I got in line inbound on the Eisenhower Expressway behind a grayprimered Chevy Caprice with a wired-up back bumper. At eight in the morning, the traffic crawling east into Chicago is thick with rattling old cars. More and more, the good stuff—the high-end imports, the sixty-grand S.U.V.'s—is across the elevated tracks, going the other way, aimed at suburban offices from the rehabbed Chicago lofts, renovated row houses, and brand-new city communities of red brick, black wrought iron, and green sod that have popped up, like God's own blooms, over what used to be hardscrabble urban blight, glinting of ancient cinder and broken glass.
The Bohemian's office was just west of downtown, in one of the first rehab districts.
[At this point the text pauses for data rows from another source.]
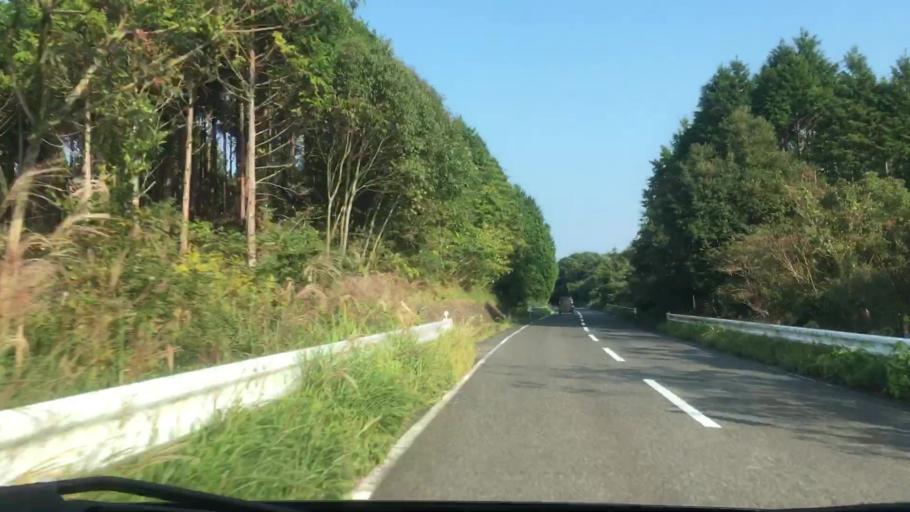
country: JP
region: Nagasaki
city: Sasebo
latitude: 33.0292
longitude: 129.6901
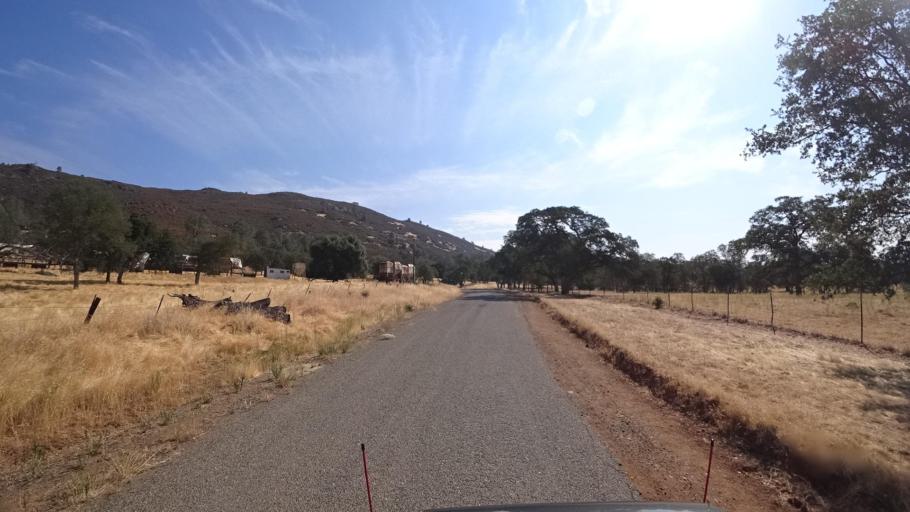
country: US
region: California
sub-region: Tuolumne County
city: Tuolumne City
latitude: 37.7219
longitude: -120.2933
His were the only offices listed for the top floor of a ten-story, yellow-brick former factory that towered over everything around it. I punched the button and was admiring my khakis, blue Oxford cloth shirt, and navy summer-weight blazer in the elevator mirror when I noticed the splotch of dried ketchup on
the coat sleeve. I was still scratching at it when the elevator chimed at the top.
The door opened right into the reception area of Chernek and Associates. The room was dark and discreet, lit softly by green glass-shaded lamps. The six high-back chairs and two Chesterfield sofas were upholstered in dark green leather that was lightly creased, like old money. I crossed the burgundy oriental rug to the black walnut desk. The receptionist was young and blond and upholstered in red silk. The only crease I could see on her was one perfect inch of tanned cleavage.
“Dek Elstrom to see Anton Chernek.”
“Of course.” She smiled and touched a button on her telephone console.
A dark-haired older woman with a helmet haircut appeared almost instantly at a side door. She wore a blue suit with a white blouse buttoned to the neck and had the pinched-face demeanor of someone wearing tight underwear. Certainly her cleavage had never seen the sun. I recognized the British accent when she told me to follow her. She was the Bohemian's secretary.